I’m sitting on the beach, watching my son play in the water, and thinking about Gina, my boyfriend’s other girlfriend.

I imagine her walking down the street wearing a turban and a loose-fitting dress. Nobody suspects that this pretty woman is bald and missing part of a breast. Somewhere in her body, a few stray cancer cells that escaped the surgeon’s knife may be floating around, impossible to detect. The grains of sand on this beach are as numerous as the cells in a human body. I think of how hard it would be to search out and destroy just a few “bad” grains.

When I first started dating Ted, he told me about Gina, but not much, which was fine. He obviously wasn’t interested in seeing her exclusively, so I figured anything could happen between us — maybe even true love. That was three years ago. Since then, I’ve learned that Gina has been married twice and is childless, owns a chic women’s jewelry shop, had a nose job when she was younger, and made the striped curtains that hang in Ted’s kitchen. Chances are, Gina has gleaned some information about me, too. She probably knows I have never been married but have one son, and that I gave Ted the Klimt print that hangs in his bedroom. I wonder if she knows that I write for a living, and that I dye my graying hair. I wonder if she, too, has resigned herself to the fact that Ted has no monogamy genes.

As I shiver in the chill wind, my eleven-year-old son does cartwheels in the tide. He wears a bathing suit; I wear a jacket and wide-brimmed hat to protect myself from the last rays of sun. Wrinkles are even more frightening when you don’t know who has more of them, you or the other woman.

The apples and juice we brought with us now seem unappealingly wholesome. What I crave is a glass of brandy in front of a roaring fire — ideally, with a lover who wants only me. But then I always yearn for what I don’t have: milky skin, Katharine Hepburn’s neck, a rapier wit, a committed man.

My dog cavorts alongside my son, who runs down the beach trailing a kite that rises slowly behind him. It floats high above us, red and white and gold against the late-afternoon sky. My son comes to sit beside me, and attaches the kite string to two sticks he’s placed upright in the sand. “Look at my invention!” he says. I envy how he stays with the moment. The kite has risen far above us, its string stretched taut.

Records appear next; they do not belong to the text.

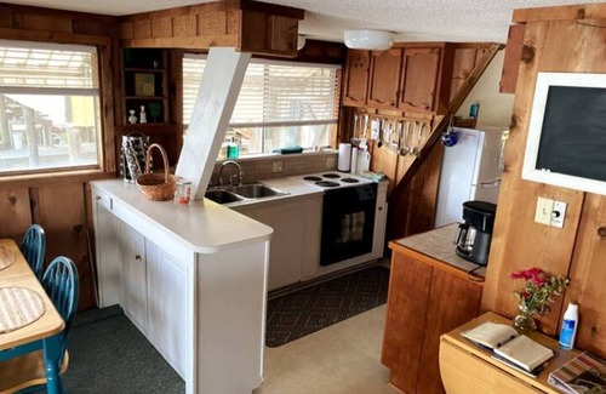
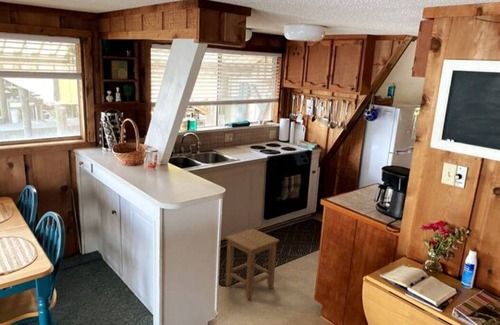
+ stool [224,227,280,300]
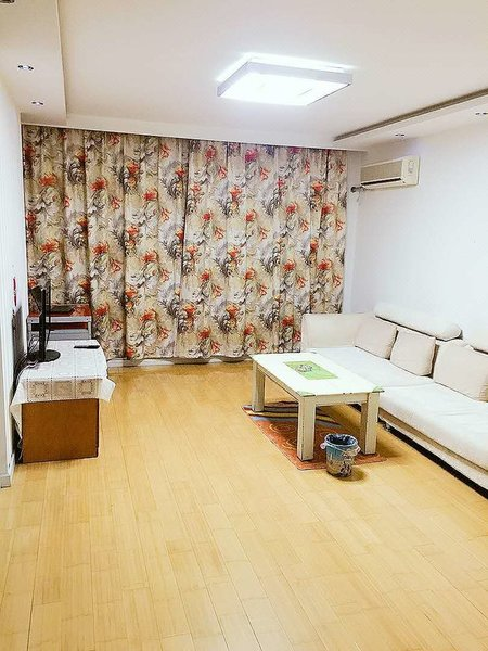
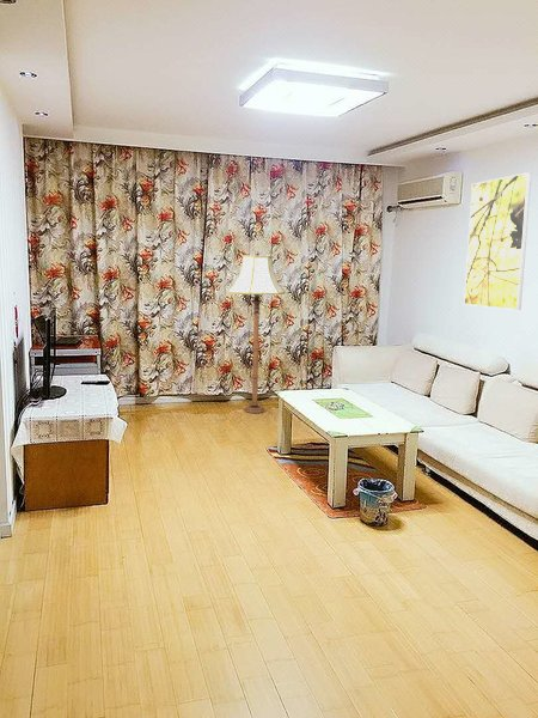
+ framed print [463,171,532,311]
+ floor lamp [226,250,286,414]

Gina and I just happened to fall for the same guy — a man who married the wrong woman, was miserable for twenty years until the divorce, and now wants to answer only to himself. Ted once told me he thought Gina and I would like each other, that we share many of the same values. We seem to have at least one thing in common: an ability to make do with what we’ve got. We’re two pragmatic women in our forties, no longer holding out for the “one and only.” Instead, we’re settling — possibly for less than either of us deserves; possibly for more than either of us would otherwise have.

Who knows? In another life, maybe she and I would become friends. She could teach me to wear jewelry with flair; I could let her share in the joys of motherhood. But in this life, I often wish Gina would drop off the face of the earth — like last week, when I saw a bottle of champagne in Ted’s refrigerator and knew, since he doesn’t drink, that it must be hers. (Of course, if Gina ever reached behind the frozen waffles in his freezer, she’d find my vodka and feel the same pang of jealousy.) But how can I be jealous of a woman who recently had a tumor removed from her breast, and is now suffering through chemotherapy and radiation? It would be unthinkable to begrudge her time with her man, even though he’s my man, too.

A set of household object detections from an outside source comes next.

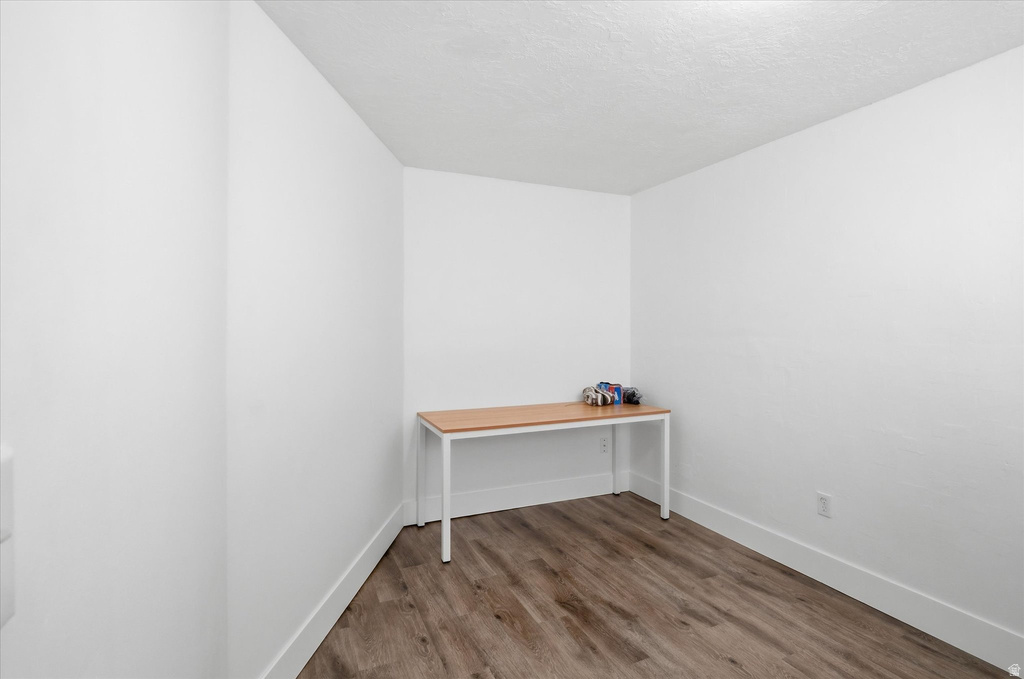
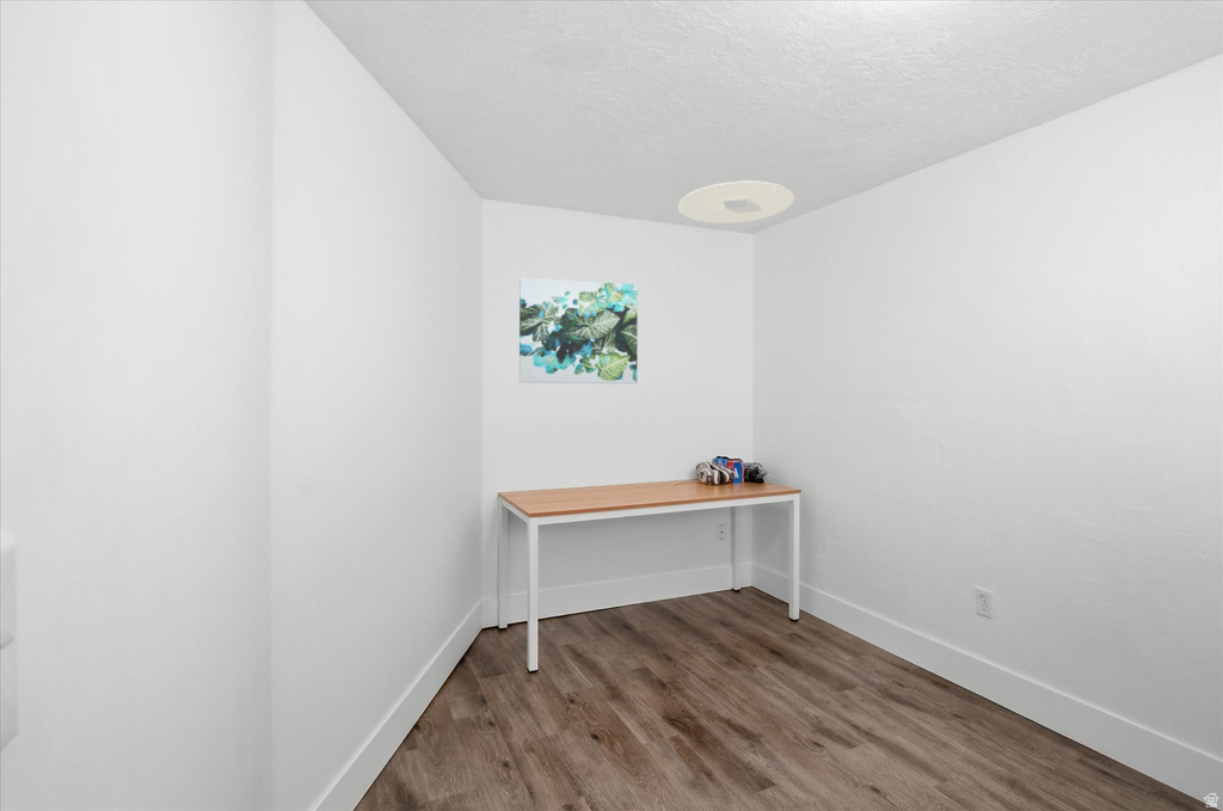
+ wall art [518,277,639,385]
+ ceiling light [677,180,795,225]
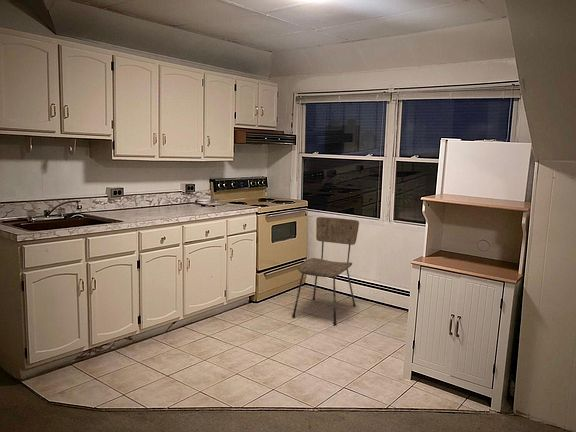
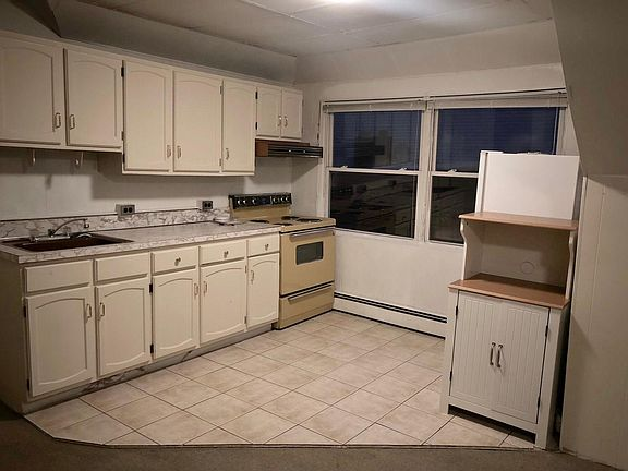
- dining chair [291,216,360,326]
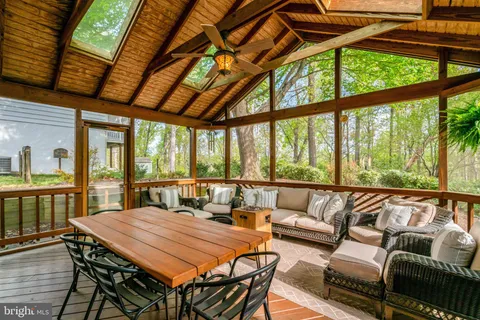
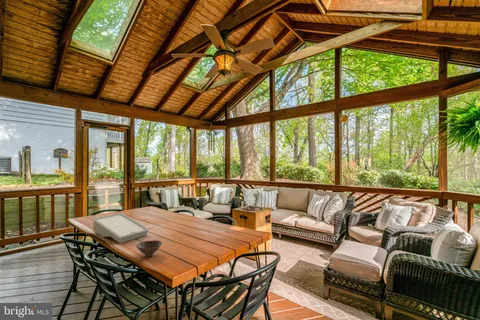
+ swimming pool [92,212,151,244]
+ bowl [135,239,163,258]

Last night, as Ted and I were leaving for a movie, Gina phoned, feeling panicky and depressed. Ted promised to call back when we returned. He did, while I waited in the bedroom. They spoke for just five minutes, but I think he helped to calm her down.

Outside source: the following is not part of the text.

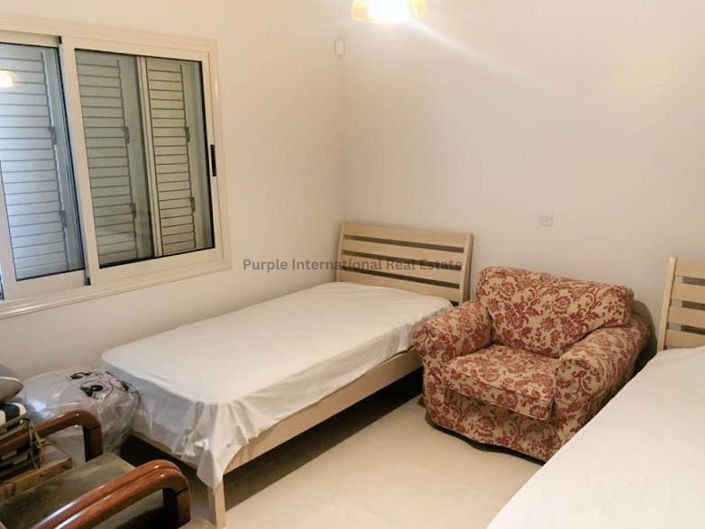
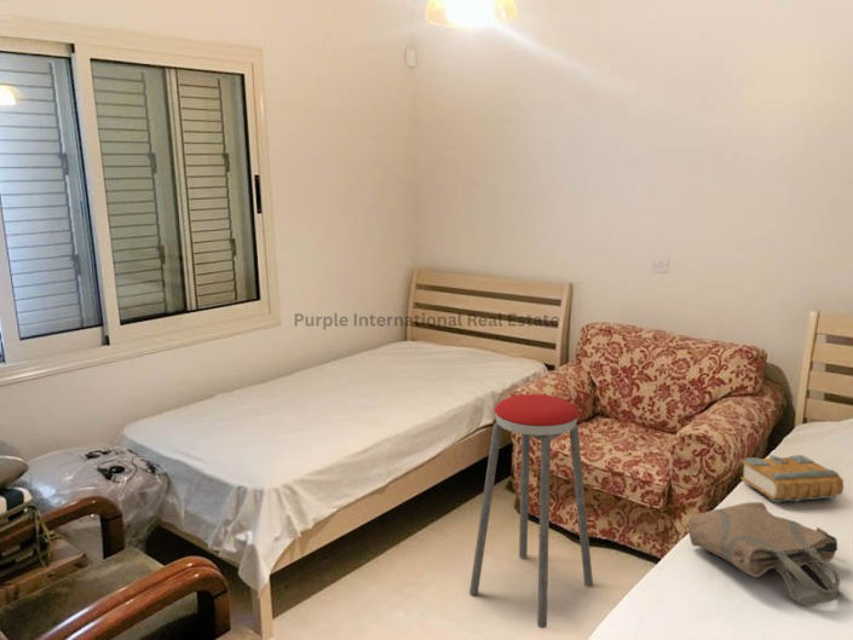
+ book [740,454,845,503]
+ music stool [468,393,594,629]
+ tote bag [687,501,841,607]
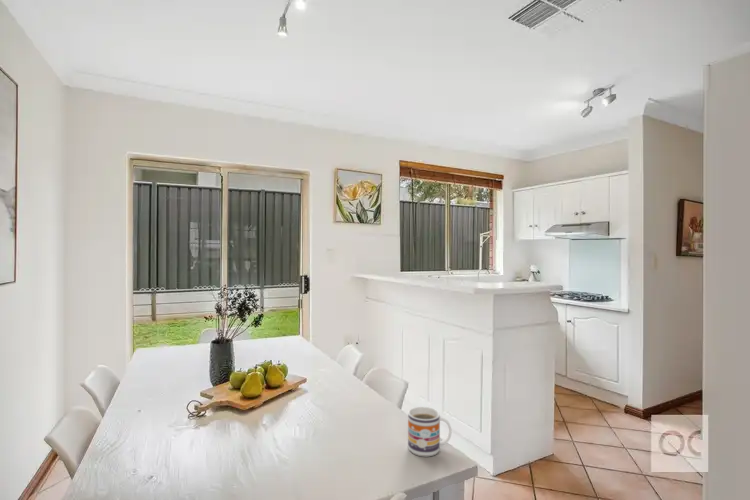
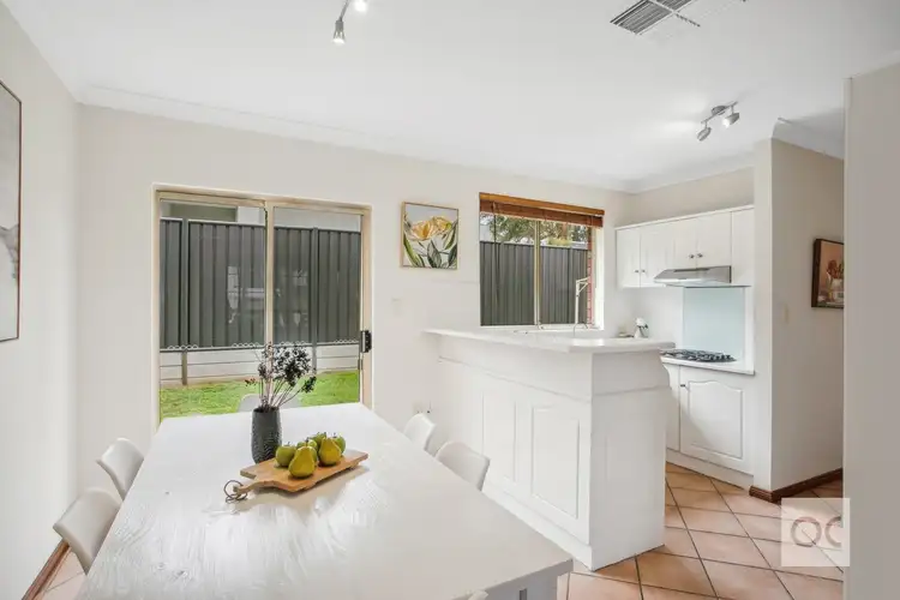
- mug [407,406,453,457]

My wild, windy stretch of beach is surrounded by cliffs. Behind me, tall reeds of grass grow in a circle, forming a clearing. When I was little, I would have made a hideout of that space. I would have let the grass shield me, keeping me safe.

My son has let go of the kite string, and it falls onto my skirt. He is standing at the water’s edge, daring the waves to come closer. The undertow is powerful here, so I keep careful watch. His presence anchors me to what’s real.

Like it or not, Gina is real. The baking pan I saw on Ted’s counter last week was probably hers; I suspect she made a cake for his birthday. The casserole dish beside the pan was mine; I made strudel. I close my eyes and try to visualize this woman I’ve never met, with whom I share so much. For a moment I stop wondering whether she would outshine me on the dance floor, upstage me at a party, outdo me in the kitchen or the bedroom. Instead, I envision her standing in the middle of a tall ring of grass, protected from the wind. I may have wished she would disappear, but I’ve never wished her ill.